Job: Rewrite every line of the listing below as a numbered list, leaving out any blank lines.

Provided data:
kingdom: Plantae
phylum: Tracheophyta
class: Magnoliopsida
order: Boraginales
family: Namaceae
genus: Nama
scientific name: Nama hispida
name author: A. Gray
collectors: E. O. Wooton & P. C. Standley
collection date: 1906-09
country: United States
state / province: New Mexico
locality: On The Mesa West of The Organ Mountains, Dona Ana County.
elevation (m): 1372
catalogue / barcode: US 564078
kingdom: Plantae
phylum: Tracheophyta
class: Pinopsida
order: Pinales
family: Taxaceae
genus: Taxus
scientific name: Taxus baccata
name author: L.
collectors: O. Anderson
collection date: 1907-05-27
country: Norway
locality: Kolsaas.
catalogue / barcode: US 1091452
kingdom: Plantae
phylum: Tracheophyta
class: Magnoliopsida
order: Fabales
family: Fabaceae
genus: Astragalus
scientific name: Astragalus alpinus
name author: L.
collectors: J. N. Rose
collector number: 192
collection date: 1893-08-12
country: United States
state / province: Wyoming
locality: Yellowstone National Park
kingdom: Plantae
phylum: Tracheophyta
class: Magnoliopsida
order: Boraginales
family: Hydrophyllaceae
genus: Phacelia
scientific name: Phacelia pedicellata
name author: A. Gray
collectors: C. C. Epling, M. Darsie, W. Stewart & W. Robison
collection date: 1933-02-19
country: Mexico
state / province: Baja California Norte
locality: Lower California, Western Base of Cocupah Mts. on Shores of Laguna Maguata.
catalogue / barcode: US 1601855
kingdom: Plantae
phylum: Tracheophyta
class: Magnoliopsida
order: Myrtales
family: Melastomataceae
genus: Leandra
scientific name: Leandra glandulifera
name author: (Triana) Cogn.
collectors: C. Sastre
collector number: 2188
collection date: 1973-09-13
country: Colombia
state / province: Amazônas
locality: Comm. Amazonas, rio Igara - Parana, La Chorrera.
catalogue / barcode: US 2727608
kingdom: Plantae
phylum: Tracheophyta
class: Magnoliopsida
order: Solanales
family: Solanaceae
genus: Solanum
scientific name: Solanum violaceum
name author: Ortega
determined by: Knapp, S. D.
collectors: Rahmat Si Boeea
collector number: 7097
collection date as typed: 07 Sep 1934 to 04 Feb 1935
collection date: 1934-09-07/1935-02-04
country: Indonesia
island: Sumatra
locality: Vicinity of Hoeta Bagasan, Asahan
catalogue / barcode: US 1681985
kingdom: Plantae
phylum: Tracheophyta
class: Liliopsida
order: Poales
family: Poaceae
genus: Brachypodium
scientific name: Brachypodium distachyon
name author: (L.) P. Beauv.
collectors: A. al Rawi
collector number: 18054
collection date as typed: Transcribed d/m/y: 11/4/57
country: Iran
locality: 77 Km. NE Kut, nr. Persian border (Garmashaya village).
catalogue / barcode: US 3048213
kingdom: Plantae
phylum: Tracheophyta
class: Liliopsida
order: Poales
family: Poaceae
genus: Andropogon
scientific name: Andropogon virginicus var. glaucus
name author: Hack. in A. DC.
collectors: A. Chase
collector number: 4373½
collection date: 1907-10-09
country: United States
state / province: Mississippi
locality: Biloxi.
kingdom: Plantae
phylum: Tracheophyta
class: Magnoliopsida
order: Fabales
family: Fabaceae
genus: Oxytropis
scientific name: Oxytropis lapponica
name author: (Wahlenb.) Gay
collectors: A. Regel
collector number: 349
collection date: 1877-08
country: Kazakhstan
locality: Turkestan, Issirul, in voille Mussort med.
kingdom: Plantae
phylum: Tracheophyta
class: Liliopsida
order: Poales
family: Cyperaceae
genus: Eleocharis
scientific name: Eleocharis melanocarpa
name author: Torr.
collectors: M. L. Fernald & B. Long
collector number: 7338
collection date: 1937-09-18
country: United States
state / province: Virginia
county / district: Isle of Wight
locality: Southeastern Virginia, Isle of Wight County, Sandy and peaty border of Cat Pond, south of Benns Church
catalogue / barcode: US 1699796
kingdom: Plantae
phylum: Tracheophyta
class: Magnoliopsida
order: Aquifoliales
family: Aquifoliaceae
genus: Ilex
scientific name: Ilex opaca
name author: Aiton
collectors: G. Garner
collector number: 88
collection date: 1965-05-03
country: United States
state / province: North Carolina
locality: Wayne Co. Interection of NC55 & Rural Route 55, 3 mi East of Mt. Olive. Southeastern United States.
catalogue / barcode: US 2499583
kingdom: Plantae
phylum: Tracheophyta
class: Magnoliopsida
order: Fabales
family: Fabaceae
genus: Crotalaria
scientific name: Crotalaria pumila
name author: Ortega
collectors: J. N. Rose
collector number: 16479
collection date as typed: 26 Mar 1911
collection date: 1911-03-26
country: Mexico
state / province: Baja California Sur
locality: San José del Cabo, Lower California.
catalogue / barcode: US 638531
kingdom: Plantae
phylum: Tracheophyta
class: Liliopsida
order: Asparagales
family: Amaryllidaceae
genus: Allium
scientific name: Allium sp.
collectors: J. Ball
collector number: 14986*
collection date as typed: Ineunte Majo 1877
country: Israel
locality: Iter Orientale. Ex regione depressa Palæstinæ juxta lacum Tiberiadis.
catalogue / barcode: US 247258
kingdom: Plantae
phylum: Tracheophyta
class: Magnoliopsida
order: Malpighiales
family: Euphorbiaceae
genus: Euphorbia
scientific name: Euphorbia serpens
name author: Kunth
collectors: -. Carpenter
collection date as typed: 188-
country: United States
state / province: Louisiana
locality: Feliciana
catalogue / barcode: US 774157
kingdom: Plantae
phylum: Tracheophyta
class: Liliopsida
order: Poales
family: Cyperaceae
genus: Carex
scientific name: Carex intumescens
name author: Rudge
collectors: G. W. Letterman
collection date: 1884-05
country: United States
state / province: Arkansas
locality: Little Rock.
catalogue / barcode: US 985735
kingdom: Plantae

Solved exercise:
1. kingdom: Plantae
2. phylum: Tracheophyta
3. class: Magnoliopsida
4. order: Boraginales
5. family: Namaceae
6. genus: Nama
7. scientific name: Nama hispida
8. name author: A. Gray
9. collectors: E. O. Wooton & P. C. Standley
10. collection date: 1906-09
11. country: United States
12. state / province: New Mexico
13. locality: On The Mesa West of The Organ Mountains, Dona Ana County.
14. elevation (m): 1372
15. catalogue / barcode: US 564078
16. kingdom: Plantae
17. phylum: Tracheophyta
18. class: Pinopsida
19. order: Pinales
20. family: Taxaceae
21. genus: Taxus
22. scientific name: Taxus baccata
23. name author: L.
24. collectors: O. Anderson
25. collection date: 1907-05-27
26. country: Norway
27. locality: Kolsaas.
28. catalogue / barcode: US 1091452
29. kingdom: Plantae
30. phylum: Tracheophyta
31. class: Magnoliopsida
32. order: Fabales
33. family: Fabaceae
34. genus: Astragalus
35. scientific name: Astragalus alpinus
36. name author: L.
37. collectors: J. N. Rose
38. collector number: 192
39. collection date: 1893-08-12
40. country: United States
41. state / province: Wyoming
42. locality: Yellowstone National Park
43. kingdom: Plantae
44. phylum: Tracheophyta
45. class: Magnoliopsida
46. order: Boraginales
47. family: Hydrophyllaceae
48. genus: Phacelia
49. scientific name: Phacelia pedicellata
50. name author: A. Gray
51. collectors: C. C. Epling, M. Darsie, W. Stewart & W. Robison
52. collection date: 1933-02-19
53. country: Mexico
54. state / province: Baja California Norte
55. locality: Lower California, Western Base of Cocupah Mts. on Shores of Laguna Maguata.
56. catalogue / barcode: US 1601855
57. kingdom: Plantae
58. phylum: Tracheophyta
59. class: Magnoliopsida
60. order: Myrtales
61. family: Melastomataceae
62. genus: Leandra
63. scientific name: Leandra glandulifera
64. name author: (Triana) Cogn.
65. collectors: C. Sastre
66. collector number: 2188
67. collection date: 1973-09-13
68. country: Colombia
69. state / province: Amazônas
70. locality: Comm. Amazonas, rio Igara - Parana, La Chorrera.
71. catalogue / barcode: US 2727608
72. kingdom: Plantae
73. phylum: Tracheophyta
74. class: Magnoliopsida
75. order: Solanales
76. family: Solanaceae
77. genus: Solanum
78. scientific name: Solanum violaceum
79. name author: Ortega
80. determined by: Knapp, S. D.
81. collectors: Rahmat Si Boeea
82. collector number: 7097
83. collection date as typed: 07 Sep 1934 to 04 Feb 1935
84. collection date: 1934-09-07/1935-02-04
85. country: Indonesia
86. island: Sumatra
87. locality: Vicinity of Hoeta Bagasan, Asahan
88. catalogue / barcode: US 1681985
89. kingdom: Plantae
90. phylum: Tracheophyta
91. class: Liliopsida
92. order: Poales
93. family: Poaceae
94. genus: Brachypodium
95. scientific name: Brachypodium distachyon
96. name author: (L.) P. Beauv.
97. collectors: A. al Rawi
98. collector number: 18054
99. collection date as typed: Transcribed d/m/y: 11/4/57
100. country: Iran
101. locality: 77 Km. NE Kut, nr. Persian border (Garmashaya village).
102. catalogue / barcode: US 3048213
103. kingdom: Plantae
104. phylum: Tracheophyta
105. class: Liliopsida
106. order: Poales
107. family: Poaceae
108. genus: Andropogon
109. scientific name: Andropogon virginicus var. glaucus
110. name author: Hack. in A. DC.
111. collectors: A. Chase
112. collector number: 4373½
113. collection date: 1907-10-09
114. country: United States
115. state / province: Mississippi
116. locality: Biloxi.
117. kingdom: Plantae
118. phylum: Tracheophyta
119. class: Magnoliopsida
120. order: Fabales
121. family: Fabaceae
122. genus: Oxytropis
123. scientific name: Oxytropis lapponica
124. name author: (Wahlenb.) Gay
125. collectors: A. Regel
126. collector number: 349
127. collection date: 1877-08
128. country: Kazakhstan
129. locality: Turkestan, Issirul, in voille Mussort med.
130. kingdom: Plantae
131. phylum: Tracheophyta
132. class: Liliopsida
133. order: Poales
134. family: Cyperaceae
135. genus: Eleocharis
136. scientific name: Eleocharis melanocarpa
137. name author: Torr.
138. collectors: M. L. Fernald & B. Long
139. collector number: 7338
140. collection date: 1937-09-18
141. country: United States
142. state / province: Virginia
143. county / district: Isle of Wight
144. locality: Southeastern Virginia, Isle of Wight County, Sandy and peaty border of Cat Pond, south of Benns Church
145. catalogue / barcode: US 1699796
146. kingdom: Plantae
147. phylum: Tracheophyta
148. class: Magnoliopsida
149. order: Aquifoliales
150. family: Aquifoliaceae
151. genus: Ilex
152. scientific name: Ilex opaca
153. name author: Aiton
154. collectors: G. Garner
155. collector number: 88
156. collection date: 1965-05-03
157. country: United States
158. state / province: North Carolina
159. locality: Wayne Co. Interection of NC55 & Rural Route 55, 3 mi East of Mt. Olive. Southeastern United States.
160. catalogue / barcode: US 2499583
161. kingdom: Plantae
162. phylum: Tracheophyta
163. class: Magnoliopsida
164. order: Fabales
165. family: Fabaceae
166. genus: Crotalaria
167. scientific name: Crotalaria pumila
168. name author: Ortega
169. collectors: J. N. Rose
170. collector number: 16479
171. collection date as typed: 26 Mar 1911
172. collection date: 1911-03-26
173. country: Mexico
174. state / province: Baja California Sur
175. locality: San José del Cabo, Lower California.
176. catalogue / barcode: US 638531
177. kingdom: Plantae
178. phylum: Tracheophyta
179. class: Liliopsida
180. order: Asparagales
181. family: Amaryllidaceae
182. genus: Allium
183. scientific name: Allium sp.
184. collectors: J. Ball
185. collector number: 14986*
186. collection date as typed: Ineunte Majo 1877
187. country: Israel
188. locality: Iter Orientale. Ex regione depressa Palæstinæ juxta lacum Tiberiadis.
189. catalogue / barcode: US 247258
190. kingdom: Plantae
191. phylum: Tracheophyta
192. class: Magnoliopsida
193. order: Malpighiales
194. family: Euphorbiaceae
195. genus: Euphorbia
196. scientific name: Euphorbia serpens
197. name author: Kunth
198. collectors: -. Carpenter
199. collection date as typed: 188-
200. country: United States
201. state / province: Louisiana
202. locality: Feliciana
203. catalogue / barcode: US 774157
204. kingdom: Plantae
205. phylum: Tracheophyta
206. class: Liliopsida
207. order: Poales
208. family: Cyperaceae
209. genus: Carex
210. scientific name: Carex intumescens
211. name author: Rudge
212. collectors: G. W. Letterman
213. collection date: 1884-05
214. country: United States
215. state / province: Arkansas
216. locality: Little Rock.
217. catalogue / barcode: US 985735
218. kingdom: Plantae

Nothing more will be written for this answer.